People moving to Australia to live and work face higher prices to rent houses and apartments in most cities, the latest real estate figures show.
Nationally asking rents for houses increased by 0.7% in the three months to the end of June and the rents for apartments went up by 2.5%.
But those moving to cities like Sydney and Perth face much steeper rent rises. The latest market report from Australian Property Monitors shows that the median weekly asking rental price in Sydney increased by 4.4% to $470.
In Sydney apartments are more in demand than houses and rents for flats are now close to the average weekly house rent of $500.
In Perth, median weekly asking rentals have risen markedly over the June quarter with house rents up by 7.5% to $430 and unit rents up by 8.6% to $380.'Increasing demand by tenants for Sydney apartments reflects growing interest for this type of accommodation that typically is located closer to the CBD and provides more established urban infrastructure. Sydney's rental market remains highly competitive for prospective tenants,' explained Andrew Wilson, APM senior economist.
These rises will likely continue, APM says, with Western Australia's population set to grow by over 3% in 2012 placing upward price pressure on a Perth rental market already characterised by a shortage of accommodation.
By contrast rental growth in Melbourne and Brisbane has remained flat over the June quarter, with Brisbane unit rents falling by 1.4%. Brisbane's current median weekly asking rents at $380 for houses and $360 for units are higher than those in Melbourne at $360 for houses and $350 for units.
Melbourne remains the most tenant friendly market of all the mainland capitals with rental growth for both houses and units having been subdued for some time. With comparatively high vacancy rates in most areas and a raft of new apartments in the pipeline this is expected to continue.

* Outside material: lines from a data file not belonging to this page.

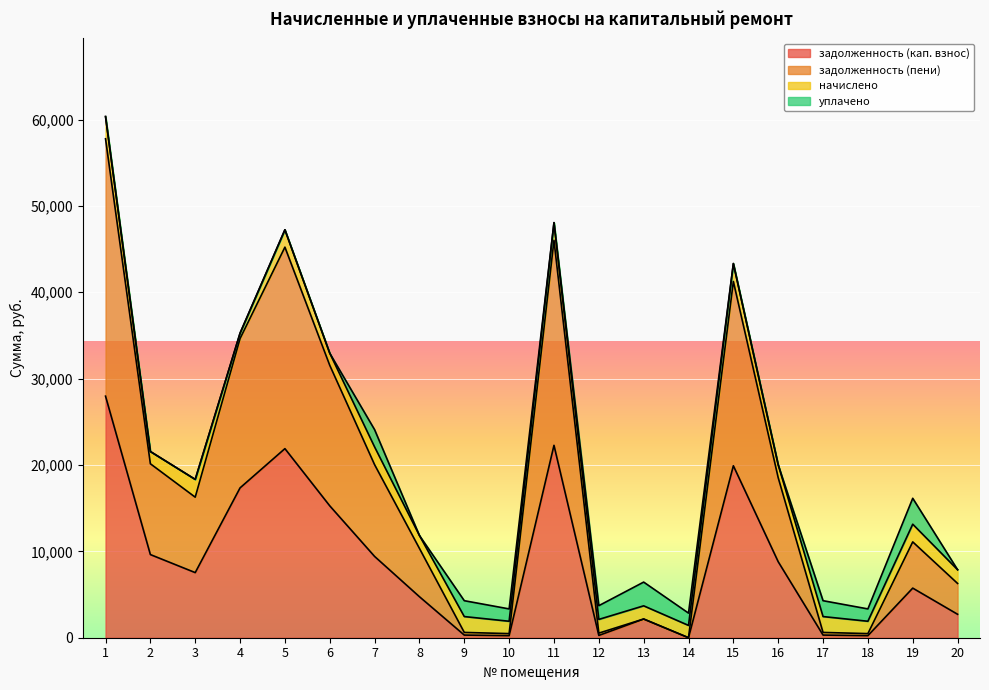

How many lines are shown in the chart?

4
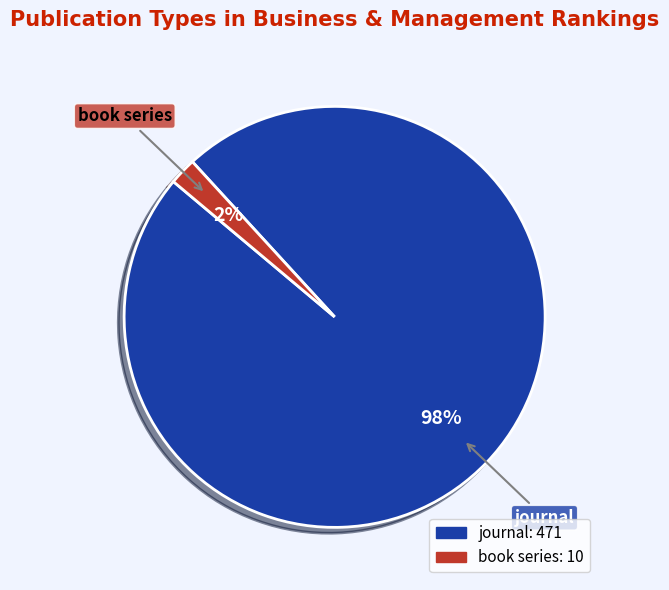

What is the largest slice in the pie chart?

journal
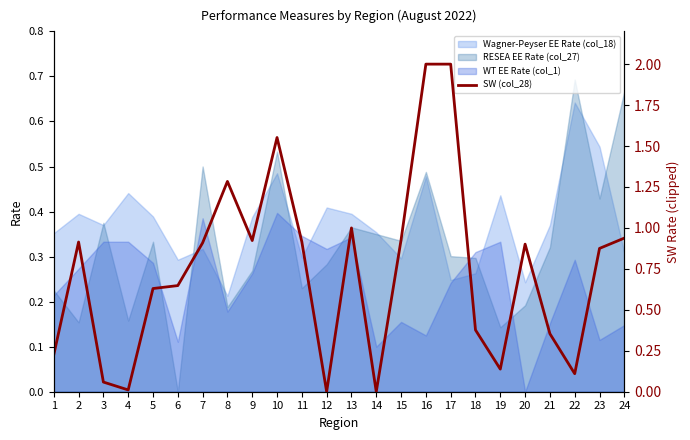

True or false: the data shows 0.1 at 1.

False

Other capital city markets have largely recorded benign results over the June quarter although Adelaide house rents rose by 1.2% over the quarter to $340, while Canberra unit rents rose by 2.3% to $440. Canberra continues to track Sydney's rental growth indicating a tight rental market with similar high rents.
Similar to the varied movements in capital city rentals over the quarter, investment yield outcomes have been mixed. Melbourne continues to produce the lowest yields for both houses and units of all the capitals at 4.2% for houses and 4.6% for units.'Although Darwin recorded significant rental growth for both apartments and houses over the June quarter, much of this can be attributed to seasonal effects that are characterised by extreme quarterly fluctuations typical of this market,' Wilson said.
'The strong capital growth prospects for Sydney, Perth and to a lesser degree Brisbane will act to dampen gross yield increases despite rent rises. This will nonetheless prove increasingly attractive to investors seeking capital gains as recoveries in the price cycles become increasingly evident,' Wilson added.